SHANGHAI - Avec le plus grand marché et plus de 40% du total des transactions, la Chine est leader mondial en matière de commerce électronique de détail. Elle se classe aussi parmi les trois premiers pays pour les investissements en capital-risque dans le secteur des véhicules autonomes, de l’impression 3D, de la robotique, des drones et de l’intelligence artificielle. Le tiers des licornes mondiales (les start-up dont la valorisation dépasse un milliard de dollars) sont chinoises et les fournisseurs chinois de Cloud computing arrivent en tête en terme d’efficacité. La Chine est en déficit commercial dans le secteur des services, mais elle connaît depuis peu un excédent qui se chiffre jusqu’à 15 milliards de dollars par an en ce qui concerne les services digitaux.

Alibaba, Baidu et Tencent, des géants d’Internet qui commercialisent leurs services à grande échelle et créent de nouveaux modèles d’affaires sont les locomotives des progrès foudroyants de la Chine dans l’économie digitale. Ensemble, ces trois entreprises comptabilisent chaque mois 500 à 900 millions d’utilisateurs. Leur montée en puissance a été facilitée par une réglementation limitée - ou plus précisément tardive. Ainsi c’est seulement au bout de 11 ans que le montant maximum des transferts financiers en ligne réalisés grâce au service Alipay a été limité.

Ces trois entreprises du Net utilisent maintenant leur position pour investir dans l’écosystème digital chinois, notamment en soutenant les entrepreneurs tenaces du secteur, de plus en plus présents. Ensemble, elles financent 30% des principales start-up chinoises comme Didi Chuxing (50 milliards de dollars), Meituan-Dianping (30 milliards) ou JD.com (56 milliards).

Disposant du plus grand marché intérieur de la planète et de capitaux-risque en abondance, les anciens entrepreneurs chinois qui copiaient les inventions étrangères sont devenus des moteurs de l’innovation. Ils se sont battus comme des gladiateurs dans le marché le plus concurrentiel du monde, ils ont appris à créer des modèles d’affaires sophistiqués tel le modèle «freemium» de Taobao [principal site de vente en ligne] qui leur assure une position dominante. Par exemple Meituan-Dianping a créé une application dans le secteur de l’alimentation qui englobe toute la chaîne, jusqu’à la livraison à domicile.

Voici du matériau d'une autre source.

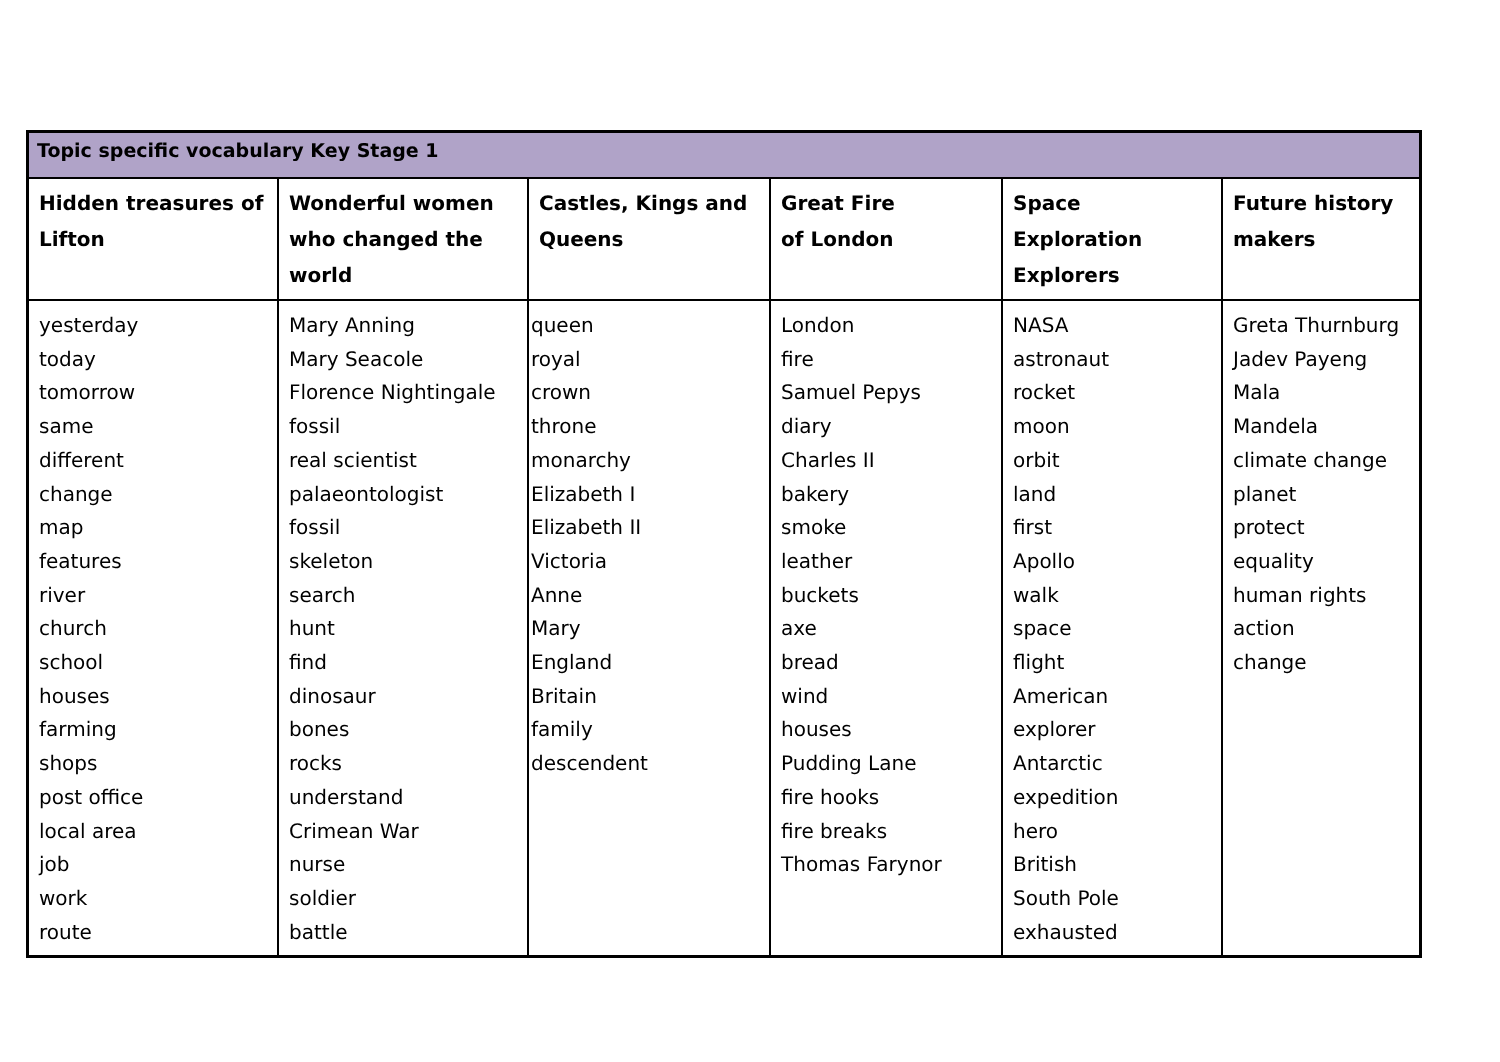| Topic specific vocabulary Key Stage 1 | | | | | |
| --- | --- | --- | --- | --- | --- |
| Hidden treasures of Lifton | Wonderful women who changed the world | Castles, Kings and Queens | Great Fire of London | Space Exploration Explorers | Future history makers |
| yesterday today tomorrow same different change map features river church school houses farming shops post office local area job work route | Mary Anning Mary Seacole Florence Nightingale fossil real scientist palaeontologist fossil skeleton search hunt find dinosaur bones rocks understand Crimean War nurse soldier battle | queen royal crown throne monarchy Elizabeth I Elizabeth II Victoria Anne Mary England Britain family descendent | London fire Samuel Pepys diary Charles II bakery smoke leather buckets axe bread wind houses Pudding Lane fire hooks fire breaks Thomas Farynor | NASA astronaut rocket moon orbit land first Apollo walk space flight American explorer Antarctic expedition hero British South Pole exhausted | Greta Thurnburg Jadev Payeng Mala Mandela climate change planet protect equality human rights action change |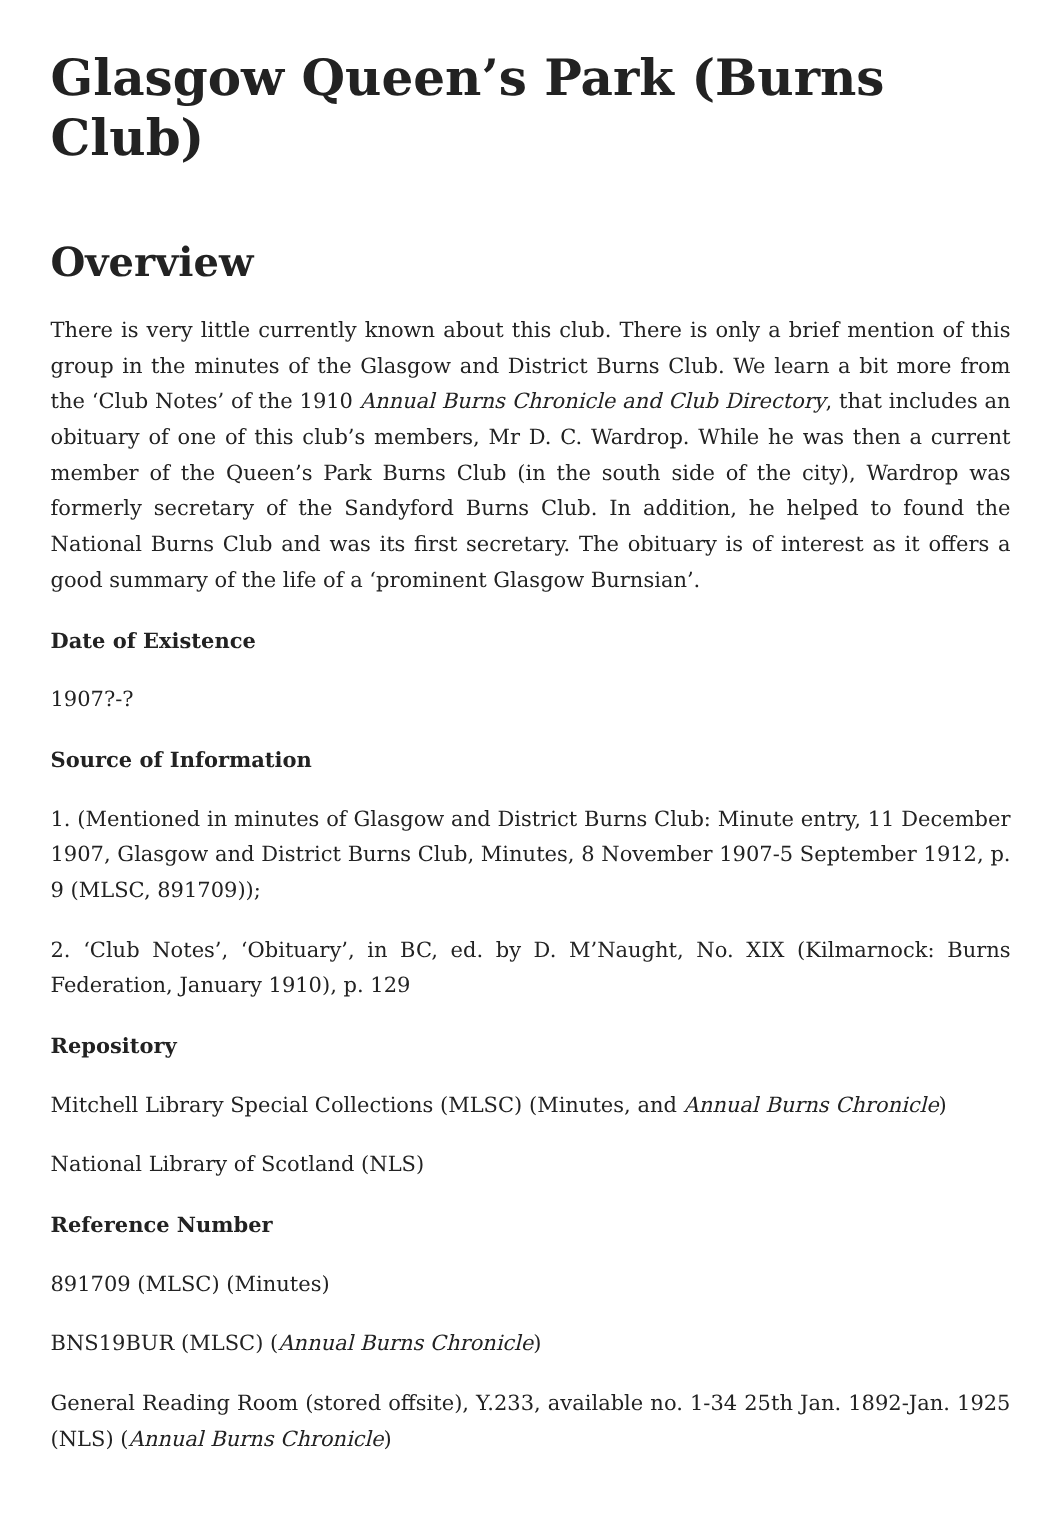Glasgow Queen’s Park (Burns Club)
Overview
There is very little currently known about this club. There is only a brief mention of this group in the minutes of the Glasgow and District Burns Club. We learn a bit more from the ‘Club Notes’ of the 1910 Annual Burns Chronicle and Club Directory, that includes an obituary of one of this club’s members, Mr D. C. Wardrop. While he was then a current member of the Queen’s Park Burns Club (in the south side of the city), Wardrop was formerly secretary of the Sandyford Burns Club. In addition, he helped to found the National Burns Club and was its first secretary. The obituary is of interest as it offers a good summary of the life of a ‘prominent Glasgow Burnsian’.
Date of Existence
1907?-?
Source of Information
1. (Mentioned in minutes of Glasgow and District Burns Club: Minute entry, 11 December 1907, Glasgow and District Burns Club, Minutes, 8 November 1907-5 September 1912, p. 9 (MLSC, 891709));
2. ‘Club Notes’, ‘Obituary’, in BC, ed. by D. M’Naught, No. XIX (Kilmarnock: Burns Federation, January 1910), p. 129
Repository
Mitchell Library Special Collections (MLSC) (Minutes, and Annual Burns Chronicle)
National Library of Scotland (NLS)
Reference Number
891709 (MLSC) (Minutes)
BNS19BUR (MLSC) (Annual Burns Chronicle)
General Reading Room (stored offsite), Y.233, available no. 1-34 25th Jan. 1892-Jan. 1925 (NLS) (Annual Burns Chronicle)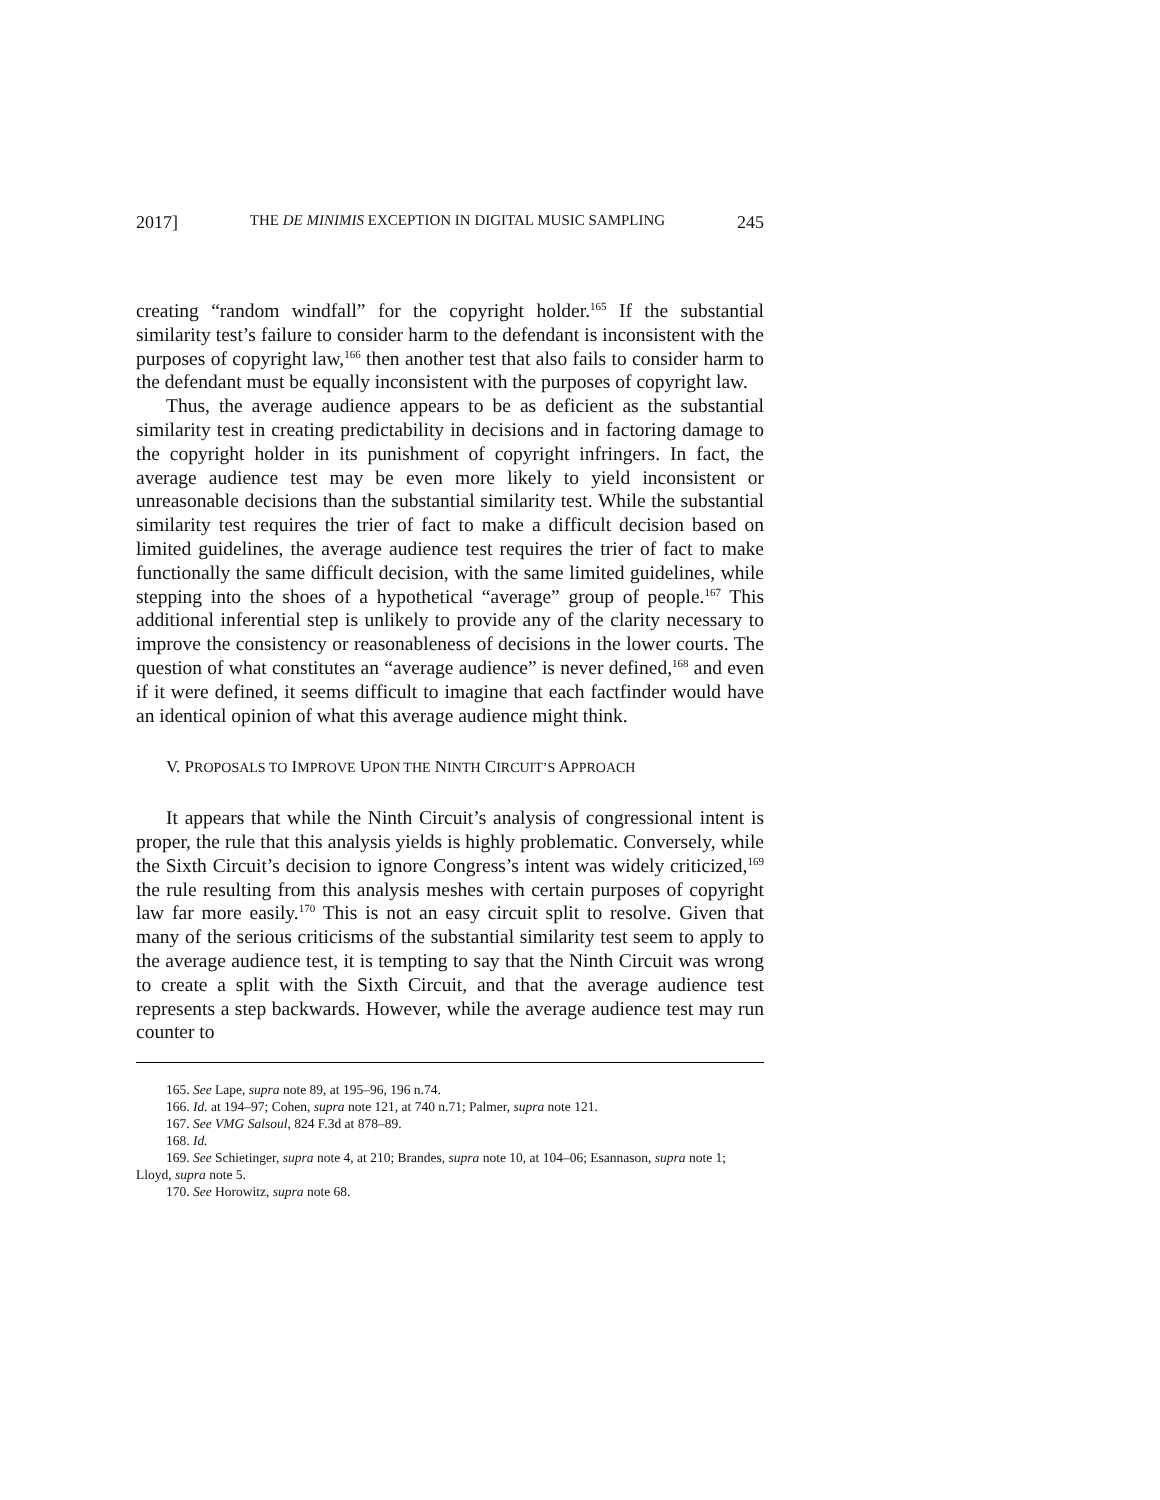2017] THE DE MINIMIS EXCEPTION IN DIGITAL MUSIC SAMPLING 245
creating “random windfall” for the copyright holder.<sup>165</sup> If the substantial similarity test’s failure to consider harm to the defendant is inconsistent with the purposes of copyright law,<sup>166</sup> then another test that also fails to consider harm to the defendant must be equally inconsistent with the purposes of copyright law.
Thus, the average audience appears to be as deficient as the substantial similarity test in creating predictability in decisions and in factoring damage to the copyright holder in its punishment of copyright infringers. In fact, the average audience test may be even more likely to yield inconsistent or unreasonable decisions than the substantial similarity test. While the substantial similarity test requires the trier of fact to make a difficult decision based on limited guidelines, the average audience test requires the trier of fact to make functionally the same difficult decision, with the same limited guidelines, while stepping into the shoes of a hypothetical “average” group of people.<sup>167</sup> This additional inferential step is unlikely to provide any of the clarity necessary to improve the consistency or reasonableness of decisions in the lower courts. The question of what constitutes an “average audience” is never defined,<sup>168</sup> and even if it were defined, it seems difficult to imagine that each factfinder would have an identical opinion of what this average audience might think.
V. PROPOSALS TO IMPROVE UPON THE NINTH CIRCUIT’S APPROACH
It appears that while the Ninth Circuit’s analysis of congressional intent is proper, the rule that this analysis yields is highly problematic. Conversely, while the Sixth Circuit’s decision to ignore Congress’s intent was widely criticized,<sup>169</sup> the rule resulting from this analysis meshes with certain purposes of copyright law far more easily.<sup>170</sup> This is not an easy circuit split to resolve. Given that many of the serious criticisms of the substantial similarity test seem to apply to the average audience test, it is tempting to say that the Ninth Circuit was wrong to create a split with the Sixth Circuit, and that the average audience test represents a step backwards. However, while the average audience test may run counter to
165. See Lape, supra note 89, at 195–96, 196 n.74.
166. Id. at 194–97; Cohen, supra note 121, at 740 n.71; Palmer, supra note 121.
167. See VMG Salsoul, 824 F.3d at 878–89.
168. Id.
169. See Schietinger, supra note 4, at 210; Brandes, supra note 10, at 104–06; Esannason, supra note 1; Lloyd, supra note 5.
170. See Horowitz, supra note 68.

C’est ainsi que la valorisation des start-up chinoises dépasse largement celle de leurs homologues occidentaux. Par ailleurs la Chine est en tête dans des secteurs qui vont de la musique en ligne (on peut citer Musical.ly, une application de création et de partage de vidéos en ligne qui permet également aux utilisateurs de réaliser une synchronisation labiale avec un chanteur) au partage de vélos (Mobike et Ofo qui comptent plus de 50 millions d’utilisateurs par jour en Chine étendent maintenant leur activité à l’étranger).

Facteur crucial, la Chine est en tête pour le payement par téléphone mobile - plus de 600 millions de Chinois peuvent faire des transactions entre eux pratiquement sans frais. L’infrastructure déjà en place (elle gère bien plus de transactions que le marché du payement à un tiers par téléphone aux USA) permettra un grand nombre d’autres innovations.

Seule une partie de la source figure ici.